After three years or so in the Market, I opened Chelsea Rare Books. Initially I just took a half-shop in the King’s Road, which had been occupied by an estate agent. Among the odds and ends left behind, I found a notebook in which someone had written, ‘another day passes, and no one has come in’. I also found an oil painting of Diogenes in his barrel - just to complete the scene. After a few months the tobacconist next door asked if I would buy him out - and, I must say, it was great fun having a sweet shop, if only for a few hours. I put up a sign in the window saying, ‘Half Price Sweets’, and people drew up in vans. Within half a day everything had gone. Curiously enough Mark Lawrence was just down the road - a tobacconist who became a bookseller.
I began to irk under the responsibility of running a shop. After seven years of dealing with the general public, one begins to tire of the question, ‘I had that book when I was a child. Why is yours so expensive?’ I also disliked the fact that interesting items tended to go before one had time to research them. Nor had the opportunity for private buying materialised to any extent. However I was probably being impatient as I gather that Leo and Philippa Bernard had plenty of opportunity when they bought the shop in 1973.
Of course working from home has its own drawbacks. There are the interruptions of family life, and the difficulty of convincing one’s partner and children that sprawling on the sofa with a book counts as work. I have to remind myself that it is terribly important to get out and about as much as possible. One needs to keep in touch, look around and see what is actually available. After all, statements of rarity must be based on something.
Nowadays I am able to spend much more time researching, which gives me great pleasure. Perhaps it satisfies thwarted scholarly ambitions. My involvement in the Imaginative Book Illustration Society can probably be explained in such terms. IBIS was formed in 1995 by Geoffrey Beare, a collector, and myself. We felt that there was a need for a society to help promote research into the subject of imaginative book and magazine illustration. As I explained in an article published in the ABA Newsletter (December 1998), the aim of IBIS is to stimulate bibliograph-ical research. Each of the ten newsletters published so far has had, as its core, a working bibliography of an illustrator - from Charles Bennett to Erroll Le Cain. This year will see the publication of our first Journal, to which I am contributing a bio-bibliography of Willy Pogany, one of the major illustrators of the Golden Age.
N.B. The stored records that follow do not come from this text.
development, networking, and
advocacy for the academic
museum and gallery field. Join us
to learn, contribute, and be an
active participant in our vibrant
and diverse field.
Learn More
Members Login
When I started bookselling, there were very few dealers in children’s and illustrated books. During the last thirty years the field, and indeed bookselling in general, has been transformed out of all recognition. One has only to think of Justin Schiller’s contribution to the whole world of children’s literature, and the sheer size and scope of the Weinsteins’ business at Heritage Book Shop.
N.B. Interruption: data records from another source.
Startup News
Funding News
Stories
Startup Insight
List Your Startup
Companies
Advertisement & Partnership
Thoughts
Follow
Some wonderful children’s books are still being published today. The Roald Dahl books, for example, have already become classics. It is not difficult for an adult to spot a good children’s book - after all, some of us never grew up... As a dealer, it is important to be aware of trends in popular culture. One’s investment last Christmas should probably have been a Teletubbies ‘Annual’.
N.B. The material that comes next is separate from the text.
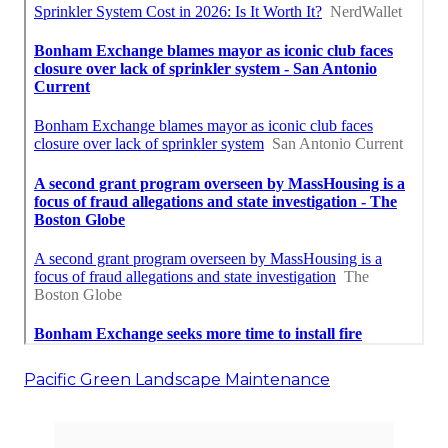
Pacific Green Landscape Maintenance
I have also worked quite a lot in the field of travel books. I started The Traveller’s Bookshelf with my good friend Jenny Steadman. Although Jenny does most of the work, it is very pleasant to be involved. Travel literature is great fun - almost as much of a wonderland as children’s books. Although it makes commercial sense to buy the same books over and over again, I love buying completely fresh material. When I look at financially successful businesses, there always seems to be a certain ‘regularity’ of stock. But I like to buy something I have never seen before; the filter of interesting material inevitably brings one into contact with interesting collectors.
When I think back on the early days, there must have been so many wonderful books that I overlooked. I would love to get in a time machine and travel back thirty years. The depth of the market is so remarkable and that is the fun of the trade.
When I had Chelsea Rare Books, I remember getting hold of a virtually complete set of Trollope novels to show a customer. He had expressed a strong interest in collecting Trollope and duly arrived in the shop, with his bibliography, and started going through the books. Several hours later he announced that he no longer wanted to collect Trollope. What was the point? There was no fun in the chase - a cheque would buy it.
It is possible to make a general rule that if you just buy for money, it will be a bad investment. But if you buy because you love the book, you may possibly also make money. I enjoy my books as much today - if not more than ever. Of course there have been ups and downs in one’s enthusiasm but, by and large, as a cross-section of humanity, booksellers and book collectors are a pretty nice bunch of people.